### WHAT IS NEEDED
Your answer should consist only of the lines below from the one with "is no significant" through the one with "a protein displays", copied exactly.

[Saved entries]
+ + + +

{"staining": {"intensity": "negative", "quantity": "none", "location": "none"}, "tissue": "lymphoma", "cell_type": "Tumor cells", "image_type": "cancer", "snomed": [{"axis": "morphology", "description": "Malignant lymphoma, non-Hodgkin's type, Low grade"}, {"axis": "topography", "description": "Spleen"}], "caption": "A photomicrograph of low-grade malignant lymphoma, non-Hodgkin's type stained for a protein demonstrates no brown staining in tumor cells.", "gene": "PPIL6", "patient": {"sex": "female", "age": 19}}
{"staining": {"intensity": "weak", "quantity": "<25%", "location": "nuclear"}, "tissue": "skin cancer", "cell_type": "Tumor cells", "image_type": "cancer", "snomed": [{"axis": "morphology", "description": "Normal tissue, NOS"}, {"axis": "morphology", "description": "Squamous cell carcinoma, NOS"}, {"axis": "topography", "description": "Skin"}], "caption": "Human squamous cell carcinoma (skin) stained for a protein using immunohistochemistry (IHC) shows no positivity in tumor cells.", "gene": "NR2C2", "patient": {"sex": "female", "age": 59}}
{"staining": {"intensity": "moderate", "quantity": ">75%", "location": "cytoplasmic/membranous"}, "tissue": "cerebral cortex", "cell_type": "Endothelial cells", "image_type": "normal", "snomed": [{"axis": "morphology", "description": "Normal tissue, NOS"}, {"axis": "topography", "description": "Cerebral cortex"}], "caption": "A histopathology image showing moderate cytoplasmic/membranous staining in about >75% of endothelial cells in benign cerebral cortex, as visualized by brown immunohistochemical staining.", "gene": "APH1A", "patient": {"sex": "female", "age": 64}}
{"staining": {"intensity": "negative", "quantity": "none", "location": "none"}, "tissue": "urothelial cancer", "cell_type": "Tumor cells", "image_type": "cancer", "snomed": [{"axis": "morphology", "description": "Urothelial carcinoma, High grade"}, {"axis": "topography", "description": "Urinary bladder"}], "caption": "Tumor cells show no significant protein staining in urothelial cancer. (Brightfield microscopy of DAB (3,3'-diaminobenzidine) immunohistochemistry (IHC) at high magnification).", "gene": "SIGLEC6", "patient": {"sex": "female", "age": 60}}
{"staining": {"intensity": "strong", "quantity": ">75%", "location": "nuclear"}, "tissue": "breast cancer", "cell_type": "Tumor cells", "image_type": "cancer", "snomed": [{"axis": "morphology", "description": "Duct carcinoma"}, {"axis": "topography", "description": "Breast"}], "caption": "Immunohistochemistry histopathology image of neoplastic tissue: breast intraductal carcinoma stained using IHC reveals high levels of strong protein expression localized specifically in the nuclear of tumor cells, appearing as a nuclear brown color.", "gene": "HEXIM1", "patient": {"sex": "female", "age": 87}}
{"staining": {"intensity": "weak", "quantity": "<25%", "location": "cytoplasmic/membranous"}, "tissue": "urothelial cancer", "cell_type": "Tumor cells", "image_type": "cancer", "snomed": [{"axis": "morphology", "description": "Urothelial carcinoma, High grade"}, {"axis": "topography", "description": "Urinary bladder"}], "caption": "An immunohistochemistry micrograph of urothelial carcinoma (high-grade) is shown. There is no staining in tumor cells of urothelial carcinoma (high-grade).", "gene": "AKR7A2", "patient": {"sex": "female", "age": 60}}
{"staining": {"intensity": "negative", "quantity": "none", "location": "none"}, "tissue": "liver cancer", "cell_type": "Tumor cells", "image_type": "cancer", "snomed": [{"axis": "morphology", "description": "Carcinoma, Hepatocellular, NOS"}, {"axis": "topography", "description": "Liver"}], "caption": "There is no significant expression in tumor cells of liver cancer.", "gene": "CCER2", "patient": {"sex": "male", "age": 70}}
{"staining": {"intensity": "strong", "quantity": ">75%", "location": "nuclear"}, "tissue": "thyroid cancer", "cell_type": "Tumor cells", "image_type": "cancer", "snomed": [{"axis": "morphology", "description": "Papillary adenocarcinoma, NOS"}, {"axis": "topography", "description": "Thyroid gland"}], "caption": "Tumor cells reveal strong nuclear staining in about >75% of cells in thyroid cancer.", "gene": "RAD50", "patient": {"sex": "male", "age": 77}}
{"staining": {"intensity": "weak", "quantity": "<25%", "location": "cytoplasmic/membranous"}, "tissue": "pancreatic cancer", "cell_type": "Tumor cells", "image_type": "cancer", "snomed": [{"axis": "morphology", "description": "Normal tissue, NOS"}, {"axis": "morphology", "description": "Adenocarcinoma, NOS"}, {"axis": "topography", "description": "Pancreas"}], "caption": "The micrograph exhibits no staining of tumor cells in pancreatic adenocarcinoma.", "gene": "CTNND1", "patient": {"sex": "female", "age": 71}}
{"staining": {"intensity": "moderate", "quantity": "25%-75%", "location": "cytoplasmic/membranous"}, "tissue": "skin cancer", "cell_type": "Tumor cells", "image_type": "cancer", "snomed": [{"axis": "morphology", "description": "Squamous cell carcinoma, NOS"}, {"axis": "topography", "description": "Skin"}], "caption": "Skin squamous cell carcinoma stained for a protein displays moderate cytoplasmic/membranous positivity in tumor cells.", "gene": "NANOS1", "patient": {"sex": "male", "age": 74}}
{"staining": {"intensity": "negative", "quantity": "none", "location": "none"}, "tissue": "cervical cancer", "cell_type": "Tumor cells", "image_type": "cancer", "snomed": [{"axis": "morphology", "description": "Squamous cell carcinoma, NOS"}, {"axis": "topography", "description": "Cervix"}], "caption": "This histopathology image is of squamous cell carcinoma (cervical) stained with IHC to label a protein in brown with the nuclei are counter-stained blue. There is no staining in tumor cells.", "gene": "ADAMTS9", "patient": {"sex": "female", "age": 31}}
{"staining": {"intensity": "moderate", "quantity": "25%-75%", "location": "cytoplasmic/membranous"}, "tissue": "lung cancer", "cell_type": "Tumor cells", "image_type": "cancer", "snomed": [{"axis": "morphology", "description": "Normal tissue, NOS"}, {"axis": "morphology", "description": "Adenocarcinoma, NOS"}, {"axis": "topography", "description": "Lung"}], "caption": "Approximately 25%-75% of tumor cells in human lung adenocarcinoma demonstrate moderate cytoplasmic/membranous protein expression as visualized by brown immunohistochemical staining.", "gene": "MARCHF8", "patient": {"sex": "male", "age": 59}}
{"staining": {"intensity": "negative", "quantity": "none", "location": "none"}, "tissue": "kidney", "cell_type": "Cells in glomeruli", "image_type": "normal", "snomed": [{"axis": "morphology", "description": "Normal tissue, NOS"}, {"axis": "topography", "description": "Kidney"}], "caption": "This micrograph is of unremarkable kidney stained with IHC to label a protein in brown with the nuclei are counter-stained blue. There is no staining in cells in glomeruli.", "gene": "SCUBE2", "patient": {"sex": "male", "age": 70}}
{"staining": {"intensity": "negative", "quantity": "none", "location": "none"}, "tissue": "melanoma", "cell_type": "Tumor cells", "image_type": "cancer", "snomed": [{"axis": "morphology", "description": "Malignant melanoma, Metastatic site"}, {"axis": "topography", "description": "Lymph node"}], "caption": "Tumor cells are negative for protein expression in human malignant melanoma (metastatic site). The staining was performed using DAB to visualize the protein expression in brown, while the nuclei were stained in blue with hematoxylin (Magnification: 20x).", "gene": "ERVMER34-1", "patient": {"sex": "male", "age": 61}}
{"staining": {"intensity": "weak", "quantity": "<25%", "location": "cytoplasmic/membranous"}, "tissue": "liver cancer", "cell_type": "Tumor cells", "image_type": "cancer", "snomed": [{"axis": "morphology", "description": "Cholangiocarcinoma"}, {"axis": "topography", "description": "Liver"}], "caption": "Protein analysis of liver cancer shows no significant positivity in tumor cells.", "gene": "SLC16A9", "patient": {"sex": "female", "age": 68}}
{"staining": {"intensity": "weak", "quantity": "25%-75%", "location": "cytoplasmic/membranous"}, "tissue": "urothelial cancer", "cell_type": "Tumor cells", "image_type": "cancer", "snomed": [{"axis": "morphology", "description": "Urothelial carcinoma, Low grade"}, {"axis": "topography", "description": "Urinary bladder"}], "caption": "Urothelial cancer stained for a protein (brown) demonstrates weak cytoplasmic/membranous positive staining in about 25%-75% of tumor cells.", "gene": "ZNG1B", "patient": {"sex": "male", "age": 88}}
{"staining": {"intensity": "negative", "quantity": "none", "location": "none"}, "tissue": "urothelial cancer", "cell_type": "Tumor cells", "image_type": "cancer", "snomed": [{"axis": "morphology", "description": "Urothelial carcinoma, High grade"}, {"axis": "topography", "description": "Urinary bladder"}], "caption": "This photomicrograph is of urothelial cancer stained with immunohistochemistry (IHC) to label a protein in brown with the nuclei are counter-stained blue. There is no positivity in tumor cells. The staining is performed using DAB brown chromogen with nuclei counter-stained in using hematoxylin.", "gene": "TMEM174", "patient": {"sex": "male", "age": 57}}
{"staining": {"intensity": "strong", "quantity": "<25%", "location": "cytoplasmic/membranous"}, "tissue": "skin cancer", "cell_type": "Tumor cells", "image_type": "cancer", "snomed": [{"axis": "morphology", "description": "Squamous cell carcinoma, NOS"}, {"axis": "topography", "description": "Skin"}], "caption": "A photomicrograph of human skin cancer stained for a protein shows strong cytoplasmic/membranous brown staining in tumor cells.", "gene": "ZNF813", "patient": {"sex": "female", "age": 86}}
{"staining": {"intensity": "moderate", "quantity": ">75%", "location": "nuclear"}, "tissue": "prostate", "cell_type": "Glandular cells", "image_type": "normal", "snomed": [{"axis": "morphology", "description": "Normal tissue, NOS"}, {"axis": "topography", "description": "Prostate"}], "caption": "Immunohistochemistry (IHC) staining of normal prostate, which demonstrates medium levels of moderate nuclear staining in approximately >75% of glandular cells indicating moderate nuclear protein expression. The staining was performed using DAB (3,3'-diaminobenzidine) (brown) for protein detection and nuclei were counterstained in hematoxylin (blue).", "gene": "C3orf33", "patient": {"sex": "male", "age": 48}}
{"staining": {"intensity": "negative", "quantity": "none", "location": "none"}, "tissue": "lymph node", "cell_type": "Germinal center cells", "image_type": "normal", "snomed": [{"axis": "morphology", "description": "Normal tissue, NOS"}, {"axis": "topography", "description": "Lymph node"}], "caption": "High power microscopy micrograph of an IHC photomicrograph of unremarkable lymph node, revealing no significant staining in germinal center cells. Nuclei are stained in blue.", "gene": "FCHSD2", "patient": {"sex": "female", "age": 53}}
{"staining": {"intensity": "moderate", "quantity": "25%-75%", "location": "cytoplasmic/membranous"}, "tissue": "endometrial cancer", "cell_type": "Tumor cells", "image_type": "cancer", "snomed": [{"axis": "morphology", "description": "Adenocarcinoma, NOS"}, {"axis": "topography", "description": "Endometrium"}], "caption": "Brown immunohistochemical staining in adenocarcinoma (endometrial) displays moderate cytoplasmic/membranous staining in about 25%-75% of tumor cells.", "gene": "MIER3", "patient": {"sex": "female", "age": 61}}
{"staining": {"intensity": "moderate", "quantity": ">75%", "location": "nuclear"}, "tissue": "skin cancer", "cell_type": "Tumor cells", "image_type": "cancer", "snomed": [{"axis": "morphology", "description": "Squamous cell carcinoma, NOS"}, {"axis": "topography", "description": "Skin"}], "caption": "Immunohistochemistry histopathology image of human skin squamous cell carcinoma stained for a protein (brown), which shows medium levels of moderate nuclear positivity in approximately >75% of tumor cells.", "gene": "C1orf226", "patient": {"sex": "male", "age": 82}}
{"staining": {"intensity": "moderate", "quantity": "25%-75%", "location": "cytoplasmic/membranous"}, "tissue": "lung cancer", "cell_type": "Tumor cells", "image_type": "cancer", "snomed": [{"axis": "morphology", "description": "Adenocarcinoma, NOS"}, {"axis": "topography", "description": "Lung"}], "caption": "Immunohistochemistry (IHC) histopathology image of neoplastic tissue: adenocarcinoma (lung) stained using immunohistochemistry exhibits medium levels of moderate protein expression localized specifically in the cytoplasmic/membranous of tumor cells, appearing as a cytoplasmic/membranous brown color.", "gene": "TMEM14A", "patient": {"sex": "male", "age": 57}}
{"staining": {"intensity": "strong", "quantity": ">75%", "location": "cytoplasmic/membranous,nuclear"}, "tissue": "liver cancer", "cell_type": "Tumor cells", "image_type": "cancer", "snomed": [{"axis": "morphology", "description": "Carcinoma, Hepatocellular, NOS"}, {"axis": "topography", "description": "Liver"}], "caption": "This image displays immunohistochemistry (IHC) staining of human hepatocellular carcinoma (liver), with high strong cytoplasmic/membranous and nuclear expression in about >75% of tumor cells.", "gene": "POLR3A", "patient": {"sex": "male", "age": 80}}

+ + + +

### TASK RESPONSE
{"staining": {"intensity": "negative", "quantity": "none", "location": "none"}, "tissue": "liver cancer", "cell_type": "Tumor cells", "image_type": "cancer", "snomed": [{"axis": "morphology", "description": "Carcinoma, Hepatocellular, NOS"}, {"axis": "topography", "description": "Liver"}], "caption": "There is no significant expression in tumor cells of liver cancer.", "gene": "CCER2", "patient": {"sex": "male", "age": 70}}
{"staining": {"intensity": "strong", "quantity": ">75%", "location": "nuclear"}, "tissue": "thyroid cancer", "cell_type": "Tumor cells", "image_type": "cancer", "snomed": [{"axis": "morphology", "description": "Papillary adenocarcinoma, NOS"}, {"axis": "topography", "description": "Thyroid gland"}], "caption": "Tumor cells reveal strong nuclear staining in about >75% of cells in thyroid cancer.", "gene": "RAD50", "patient": {"sex": "male", "age": 77}}
{"staining": {"intensity": "weak", "quantity": "<25%", "location": "cytoplasmic/membranous"}, "tissue": "pancreatic cancer", "cell_type": "Tumor cells", "image_type": "cancer", "snomed": [{"axis": "morphology", "description": "Normal tissue, NOS"}, {"axis": "morphology", "description": "Adenocarcinoma, NOS"}, {"axis": "topography", "description": "Pancreas"}], "caption": "The micrograph exhibits no staining of tumor cells in pancreatic adenocarcinoma.", "gene": "CTNND1", "patient": {"sex": "female", "age": 71}}
{"staining": {"intensity": "moderate", "quantity": "25%-75%", "location": "cytoplasmic/membranous"}, "tissue": "skin cancer", "cell_type": "Tumor cells", "image_type": "cancer", "snomed": [{"axis": "morphology", "description": "Squamous cell carcinoma, NOS"}, {"axis": "topography", "description": "Skin"}], "caption": "Skin squamous cell carcinoma stained for a protein displays moderate cytoplasmic/membranous positivity in tumor cells.", "gene": "NANOS1", "patient": {"sex": "male", "age": 74}}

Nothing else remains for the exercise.